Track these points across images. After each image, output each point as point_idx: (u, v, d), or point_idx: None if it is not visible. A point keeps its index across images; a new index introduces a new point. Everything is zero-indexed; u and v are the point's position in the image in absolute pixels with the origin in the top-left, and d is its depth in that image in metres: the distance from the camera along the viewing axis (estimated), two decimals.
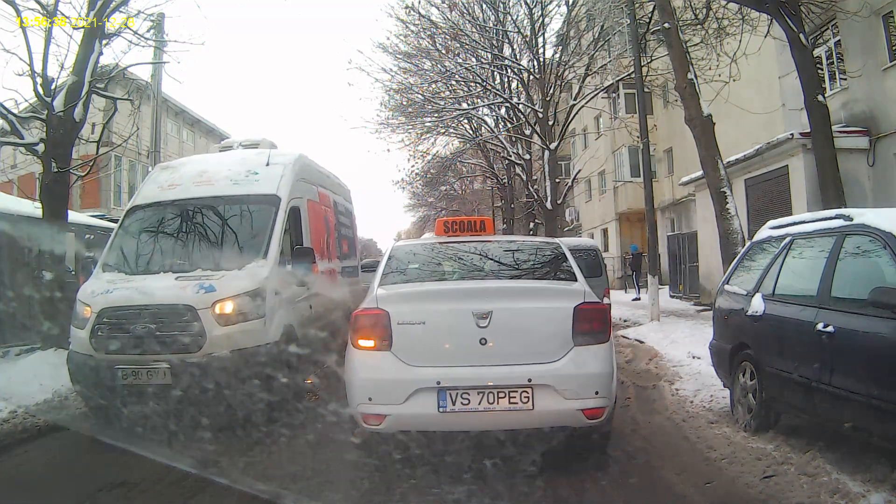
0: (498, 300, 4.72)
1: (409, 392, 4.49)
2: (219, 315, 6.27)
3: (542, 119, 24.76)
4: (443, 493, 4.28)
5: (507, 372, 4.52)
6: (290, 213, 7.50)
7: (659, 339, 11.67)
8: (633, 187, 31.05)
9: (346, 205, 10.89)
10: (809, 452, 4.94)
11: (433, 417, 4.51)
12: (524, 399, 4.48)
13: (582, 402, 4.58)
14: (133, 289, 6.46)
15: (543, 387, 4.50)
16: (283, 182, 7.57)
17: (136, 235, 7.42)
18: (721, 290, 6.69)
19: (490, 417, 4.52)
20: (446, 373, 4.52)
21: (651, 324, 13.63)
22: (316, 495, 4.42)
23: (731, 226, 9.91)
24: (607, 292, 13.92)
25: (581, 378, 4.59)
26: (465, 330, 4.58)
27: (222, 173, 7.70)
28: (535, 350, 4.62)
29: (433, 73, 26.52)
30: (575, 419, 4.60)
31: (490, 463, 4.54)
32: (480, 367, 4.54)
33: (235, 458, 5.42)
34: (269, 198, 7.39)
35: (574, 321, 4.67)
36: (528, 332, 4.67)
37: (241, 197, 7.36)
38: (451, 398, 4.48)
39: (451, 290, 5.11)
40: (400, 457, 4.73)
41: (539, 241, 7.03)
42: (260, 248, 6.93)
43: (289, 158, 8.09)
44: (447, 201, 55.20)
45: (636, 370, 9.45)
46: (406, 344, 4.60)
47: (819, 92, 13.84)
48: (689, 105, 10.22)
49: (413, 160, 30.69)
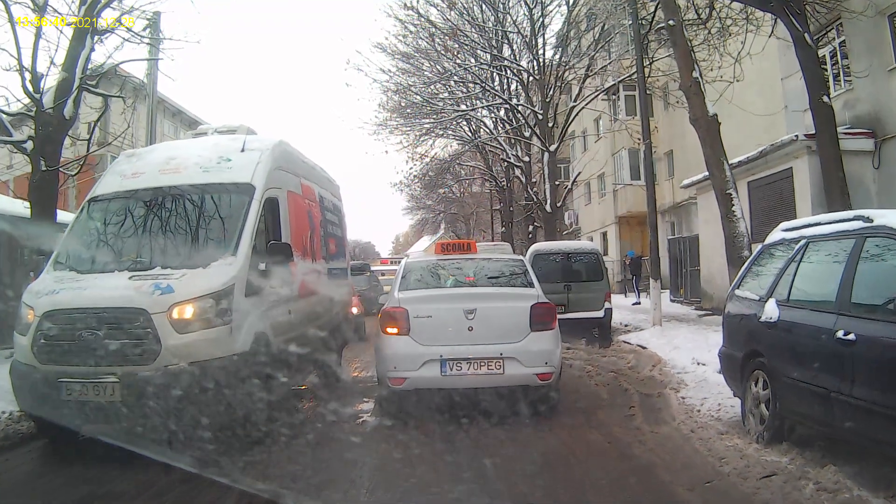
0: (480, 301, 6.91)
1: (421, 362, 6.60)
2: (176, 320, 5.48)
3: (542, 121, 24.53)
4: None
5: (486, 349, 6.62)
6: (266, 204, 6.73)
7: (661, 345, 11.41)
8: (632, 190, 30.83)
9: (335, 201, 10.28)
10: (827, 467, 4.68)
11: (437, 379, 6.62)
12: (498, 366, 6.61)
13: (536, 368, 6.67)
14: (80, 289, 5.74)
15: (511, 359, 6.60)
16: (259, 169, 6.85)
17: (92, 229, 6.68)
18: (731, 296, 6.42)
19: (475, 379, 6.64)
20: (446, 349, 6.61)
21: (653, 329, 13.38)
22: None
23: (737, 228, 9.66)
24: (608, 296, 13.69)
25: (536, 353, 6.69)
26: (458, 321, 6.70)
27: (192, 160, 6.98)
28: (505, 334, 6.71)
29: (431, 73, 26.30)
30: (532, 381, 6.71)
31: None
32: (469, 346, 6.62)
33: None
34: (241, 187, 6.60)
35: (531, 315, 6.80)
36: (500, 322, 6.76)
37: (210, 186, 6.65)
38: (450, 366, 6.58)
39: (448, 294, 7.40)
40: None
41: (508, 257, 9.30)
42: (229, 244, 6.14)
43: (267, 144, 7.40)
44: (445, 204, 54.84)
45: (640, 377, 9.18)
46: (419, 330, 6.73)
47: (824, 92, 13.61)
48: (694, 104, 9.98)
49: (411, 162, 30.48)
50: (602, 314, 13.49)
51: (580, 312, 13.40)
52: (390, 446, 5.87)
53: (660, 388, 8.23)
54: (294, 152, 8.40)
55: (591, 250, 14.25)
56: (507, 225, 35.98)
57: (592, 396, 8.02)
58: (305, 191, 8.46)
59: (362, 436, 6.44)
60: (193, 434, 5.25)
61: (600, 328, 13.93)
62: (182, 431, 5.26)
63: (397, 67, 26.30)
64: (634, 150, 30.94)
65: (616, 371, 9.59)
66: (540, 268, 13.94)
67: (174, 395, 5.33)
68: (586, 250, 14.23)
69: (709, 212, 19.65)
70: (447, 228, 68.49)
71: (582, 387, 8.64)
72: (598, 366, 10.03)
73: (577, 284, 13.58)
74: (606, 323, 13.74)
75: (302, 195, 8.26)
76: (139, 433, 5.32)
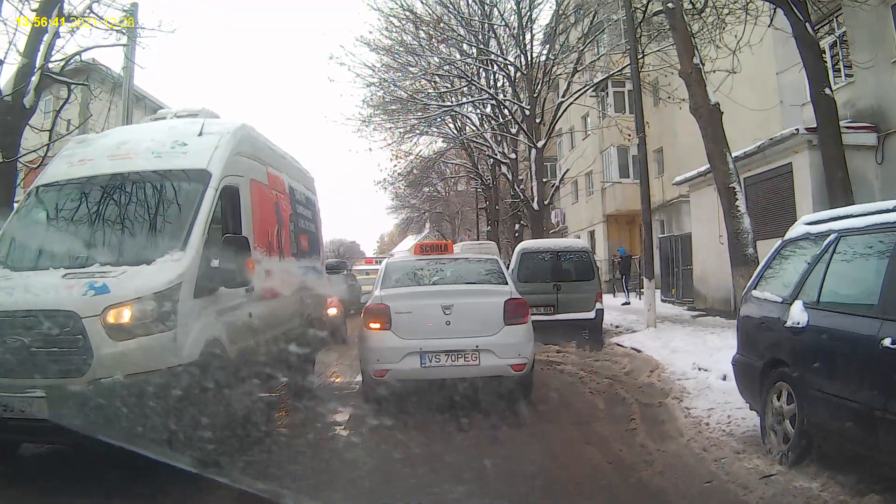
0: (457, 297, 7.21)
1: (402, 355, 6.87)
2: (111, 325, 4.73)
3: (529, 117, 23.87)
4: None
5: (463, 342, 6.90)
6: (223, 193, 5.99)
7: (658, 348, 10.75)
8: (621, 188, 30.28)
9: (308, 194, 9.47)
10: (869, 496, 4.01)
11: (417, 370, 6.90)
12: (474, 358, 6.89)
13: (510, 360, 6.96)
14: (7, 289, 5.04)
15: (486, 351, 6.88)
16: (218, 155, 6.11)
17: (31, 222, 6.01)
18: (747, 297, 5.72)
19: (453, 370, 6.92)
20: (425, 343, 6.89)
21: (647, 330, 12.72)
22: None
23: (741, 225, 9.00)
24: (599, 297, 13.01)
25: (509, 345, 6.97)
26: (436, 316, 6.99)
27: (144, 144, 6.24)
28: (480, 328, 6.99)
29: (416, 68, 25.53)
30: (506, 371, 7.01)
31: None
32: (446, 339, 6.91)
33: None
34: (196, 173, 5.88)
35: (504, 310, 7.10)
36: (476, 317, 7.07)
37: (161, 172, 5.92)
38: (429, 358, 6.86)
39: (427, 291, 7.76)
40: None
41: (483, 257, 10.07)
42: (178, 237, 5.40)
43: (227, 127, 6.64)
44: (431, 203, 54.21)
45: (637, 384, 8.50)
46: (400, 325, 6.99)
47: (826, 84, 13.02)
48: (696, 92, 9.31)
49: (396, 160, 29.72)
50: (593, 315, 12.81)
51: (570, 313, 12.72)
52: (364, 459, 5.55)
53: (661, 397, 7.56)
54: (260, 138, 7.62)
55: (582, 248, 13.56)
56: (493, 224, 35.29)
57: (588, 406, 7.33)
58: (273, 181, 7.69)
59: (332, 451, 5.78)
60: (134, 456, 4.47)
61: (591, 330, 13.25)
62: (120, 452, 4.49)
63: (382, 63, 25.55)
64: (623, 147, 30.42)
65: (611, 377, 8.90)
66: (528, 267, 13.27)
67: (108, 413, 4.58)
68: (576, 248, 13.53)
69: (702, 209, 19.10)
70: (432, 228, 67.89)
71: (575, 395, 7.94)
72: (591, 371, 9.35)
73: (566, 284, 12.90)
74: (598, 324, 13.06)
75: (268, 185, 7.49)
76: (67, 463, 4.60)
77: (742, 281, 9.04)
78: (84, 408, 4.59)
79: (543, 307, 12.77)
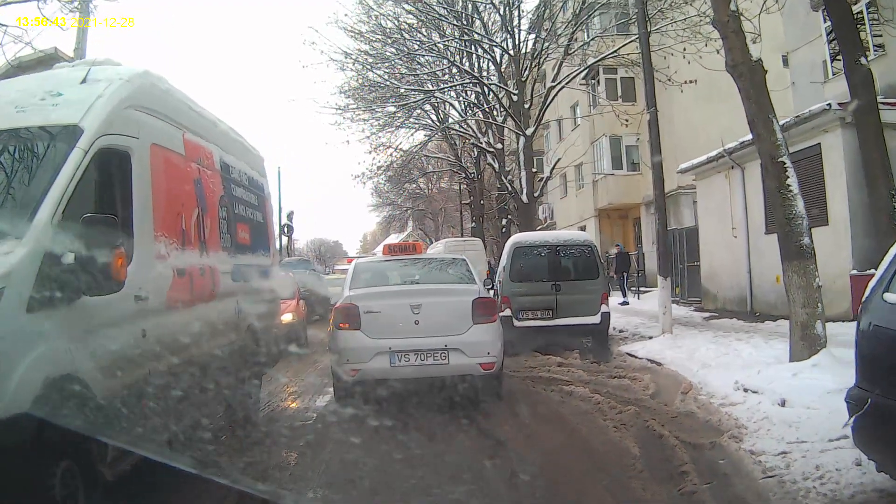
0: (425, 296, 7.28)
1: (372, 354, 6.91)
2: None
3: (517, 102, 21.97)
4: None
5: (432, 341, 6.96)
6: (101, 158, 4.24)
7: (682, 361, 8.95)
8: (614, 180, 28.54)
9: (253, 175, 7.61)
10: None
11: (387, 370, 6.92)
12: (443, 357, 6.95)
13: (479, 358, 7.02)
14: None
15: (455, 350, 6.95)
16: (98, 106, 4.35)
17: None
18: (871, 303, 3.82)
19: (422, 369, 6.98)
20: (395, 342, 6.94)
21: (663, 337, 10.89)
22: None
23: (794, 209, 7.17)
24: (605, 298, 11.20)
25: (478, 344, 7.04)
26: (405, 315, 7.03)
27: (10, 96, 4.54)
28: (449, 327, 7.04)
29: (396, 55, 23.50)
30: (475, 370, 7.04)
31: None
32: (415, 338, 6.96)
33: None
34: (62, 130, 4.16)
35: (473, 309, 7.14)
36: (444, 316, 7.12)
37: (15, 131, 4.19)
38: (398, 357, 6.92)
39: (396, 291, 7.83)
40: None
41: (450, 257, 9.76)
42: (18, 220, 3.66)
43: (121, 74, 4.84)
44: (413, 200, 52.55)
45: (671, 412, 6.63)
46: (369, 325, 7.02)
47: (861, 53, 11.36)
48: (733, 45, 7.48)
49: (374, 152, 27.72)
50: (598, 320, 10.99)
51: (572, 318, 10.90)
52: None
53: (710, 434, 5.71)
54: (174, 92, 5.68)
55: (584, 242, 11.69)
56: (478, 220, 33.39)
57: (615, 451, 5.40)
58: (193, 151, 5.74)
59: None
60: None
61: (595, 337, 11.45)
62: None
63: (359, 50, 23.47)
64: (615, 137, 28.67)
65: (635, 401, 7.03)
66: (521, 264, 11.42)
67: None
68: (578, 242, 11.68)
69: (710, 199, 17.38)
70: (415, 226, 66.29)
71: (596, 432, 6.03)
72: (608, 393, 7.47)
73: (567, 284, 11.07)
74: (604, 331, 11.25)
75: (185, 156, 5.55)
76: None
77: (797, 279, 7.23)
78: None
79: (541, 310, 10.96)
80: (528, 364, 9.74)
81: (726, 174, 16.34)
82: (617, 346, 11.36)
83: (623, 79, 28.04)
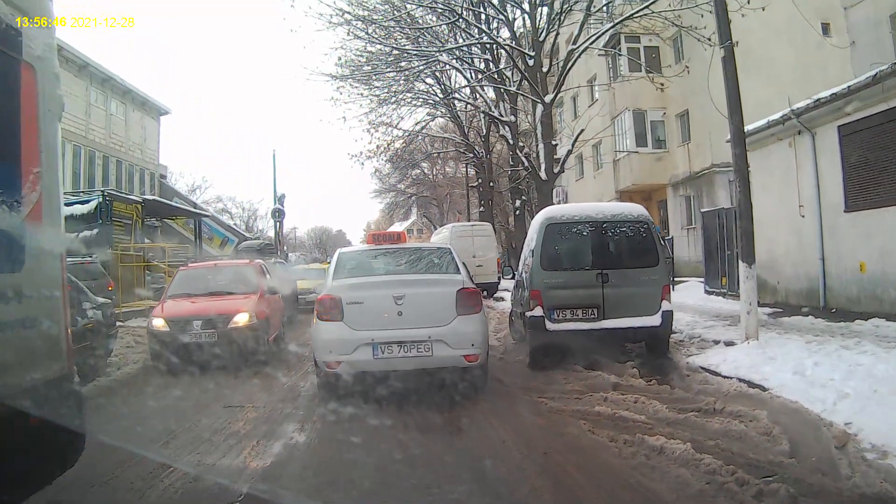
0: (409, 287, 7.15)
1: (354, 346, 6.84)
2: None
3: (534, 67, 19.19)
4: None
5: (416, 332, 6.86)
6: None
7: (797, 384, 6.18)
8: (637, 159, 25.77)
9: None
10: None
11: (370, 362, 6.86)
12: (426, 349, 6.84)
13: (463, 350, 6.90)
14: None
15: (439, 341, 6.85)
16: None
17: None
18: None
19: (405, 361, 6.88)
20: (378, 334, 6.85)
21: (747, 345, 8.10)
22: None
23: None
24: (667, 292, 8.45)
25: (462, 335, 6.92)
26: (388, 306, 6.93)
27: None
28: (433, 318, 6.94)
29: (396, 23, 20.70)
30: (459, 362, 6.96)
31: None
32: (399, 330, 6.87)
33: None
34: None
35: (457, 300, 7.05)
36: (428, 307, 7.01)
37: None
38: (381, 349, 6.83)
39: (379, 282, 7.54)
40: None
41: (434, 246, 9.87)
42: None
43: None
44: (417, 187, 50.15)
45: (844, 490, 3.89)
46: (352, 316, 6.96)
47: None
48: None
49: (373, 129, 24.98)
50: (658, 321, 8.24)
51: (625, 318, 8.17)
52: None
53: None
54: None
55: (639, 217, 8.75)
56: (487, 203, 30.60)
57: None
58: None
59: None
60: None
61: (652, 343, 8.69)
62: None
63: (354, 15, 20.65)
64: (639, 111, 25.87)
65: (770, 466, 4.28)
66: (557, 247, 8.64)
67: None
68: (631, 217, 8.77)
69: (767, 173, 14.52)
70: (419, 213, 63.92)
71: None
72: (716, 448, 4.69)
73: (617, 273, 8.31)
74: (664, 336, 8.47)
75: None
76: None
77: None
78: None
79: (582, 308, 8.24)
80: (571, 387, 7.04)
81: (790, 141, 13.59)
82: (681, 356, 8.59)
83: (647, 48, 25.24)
####################
= About this exercise =
The required answer is the run of lines above, starting at the line with "63: (397, 67, 26.30)" and ending at the line with "75: (302, 195, 8.26)", reproduced exactly with both ends.

= Answer to this problem =
63: (397, 67, 26.30)
64: (634, 150, 30.94)
65: (616, 371, 9.59)
66: (540, 268, 13.94)
67: (174, 395, 5.33)
68: (586, 250, 14.23)
69: (709, 212, 19.65)
70: (447, 228, 68.49)
71: (582, 387, 8.64)
72: (598, 366, 10.03)
73: (577, 284, 13.58)
74: (606, 323, 13.74)
75: (302, 195, 8.26)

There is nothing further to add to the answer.